Geçen sene Beşiktaş’ın başında oldukça başarılı bir sezon geçirdiniz. İtalya’da farklı takımlarda ve Ülker’de görev aldıktan sonra BJK’deki göreviniz sizde bir heyecan yaratmış mıydı, yoksa BJK sizin için sadece bir basamak mı oldu?
Efes Pilsen taraftarları bir grup oluşturmaya çalışıyor ve maçları hep takip eden 30-40 kişiyi üç bin kişiye çıkarmayı hedefliyoruz. Ama Beşiktaş’ta 15 milyon taraftar var. Büyük camiada çalışmak büyük zevk ama tabi o camialar da size yeteri kadar değer verdikleri takdirde. Ben Beşiktaş’ta hep o coşkuyla çalıştım. Ben on milyonluk bir taraftar topluluğunu temsil ediyorum ve Türkiye’nin futboldan sonraki en önemli branşında, hem Avrupa’da, hem Türkiye’de en yukarılara taşımaya çalışıyordum. Hep o coşkunun da arkamda olacağını düşünüyordum. Ama böyle olmadı maalesef. Evet zaman zaman o salon doldu ama beklediğim desteği Beşiktaş camiasından basketbol takımı olarak tam alamadık. Zaten alsaydık hem Türkiye’de, hem Avrupa’da çok daha yukarı çıkardık. Geçen sene Avrupa’nın en çok maç kazanan 2-3 takımından biriydik. Ama sonuçta son saniye basketiyle ULEB Cup’ta çeyrek finalde kaybettik. Türkiye ligini birinci bitirdik ama playoff’ta dezavantajlı başladığımız bir Telekom serisinde Ankara’da maç kazanamadık ve kaybettik. Ama sezon boyunca da çok ciddi sıkıntılar yaşadık. Bunu Beşiktaşlılar zaten çok yakından biliyor. Bunu mutlaka Fenerbahçe ve Galatasaray’da çalışanlar da yaşıyordur. Ama bu tip kulüplerde çalıştığınız zaman çok büyük bir ilgiyle karşılaşıyorsunuz. Ben Siena’da Avrupa şampiyonu oldum, Efes’te Final Four oynadım, Ülker’i, Bologna’yı çalıştırdım. Ama Beşiktaş’ı çalıştırırken sokakta gördüğüm ilgiyi hiçbir zaman görmedim. Bu da bir gerçek. Benzin alıyorsunuz, pompacı Beşiktaş’lı. Başarılıysanız takip ediyor ve “Hocam bu sene şampiyon olacak mıyız?” diyor. Bu tabi büyük bir sorumluluk. Ama kulübün de camianın da maddi anlamda destek vermesi gerekiyor size, yoksa bir şey olmuyor. Bu anlamda bir tek Fenerbahçe destek veriyor, o da zaten son üç senenin basketbolda Türkiye şampiyonu.
Beşiktaş’tan Efes Pilsen’e gelmek sizin için yuvaya dönüş anlamı mı taşıyor? Yoksa kişisel kariyerinize yeni bir başarı eklemek ve Efes Pilsen’i özlediği başarıya tekrar ulaştırmak mı?

* **Görev 1**: Kayıtların başından "Максим Козицький" geçen satıra kadar, o satır da dahil olmak üzere, satırları boş satırları atlayarak numaralı bir liste hâlinde yeniden yazın. Resimleri yanıta almayın.

* **Gösterilen Kayıtlar**:
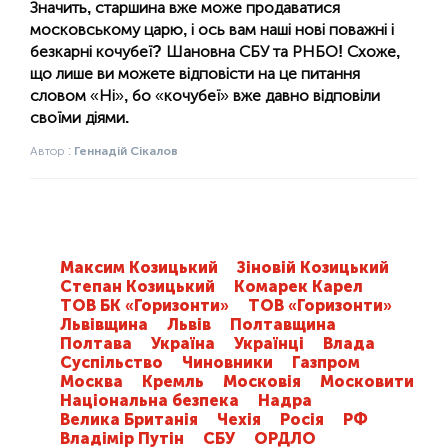
Значить, старшина вже може продаватися
московському царю, і ось вам наші нові поважні і
безкарні кочубеї? Шановна СБУ та РНБО! Схоже,
що лише ви можете відповісти на це питання
словом
«
Ні
»
, бо
«
кочубеї
»
вже давно відповіли
своїми діями.
Автор :
Геннадій Сікалов
Максим Козицький
Зіновій Козицький
Степан Козицький
Комарек Карел
ТОВ БК «Горизонти»
ТОВ «Горизонти»
Львівщина
Львів
Полтавщина
Полтава
Україна
Українці
Влада
Суспільство
Чиновники
Газпром
Москва
Кремль
Московія
Московити
Національна безпека
Надра
Велика Британія
Чехія
Росія
РФ
Владімір Путін
СБУ
ОРДЛО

* **Görev 2**:
Seçilmiş bölüme göre şu soruları lütfen cevaplayın:
(a) Efes Pilsen taraftarları, maçları hep takip eden kaç kişiyi kaç kişiye çıkarmayı hedefliyor?
(b) Geçen sezon ULEB Cup'ta hangi turda ve nasıl kaybedildi?
(c) Hangi kulüp maddi anlamda destek veriyor?

* **Çözümünüz 1**:
1. Значить, старшина вже може продаватися
2. московському царю, і ось вам наші нові поважні і
3. безкарні кочубеї? Шановна СБУ та РНБО! Схоже,
4. що лише ви можете відповісти на це питання
5. словом
6. «
7. Ні
8. »
9. , бо
10. «
11. кочубеї
12. »
13. вже давно відповіли
14. своїми діями.
15. Автор :
16. Геннадій Сікалов
17. Максим Козицький

* **Çözümünüz 2**:
(a) 30-40 kişiyi üç bin kişiye.
(b) Çeyrek finalde, son saniye basketiyle.
(c) Fenerbahçe.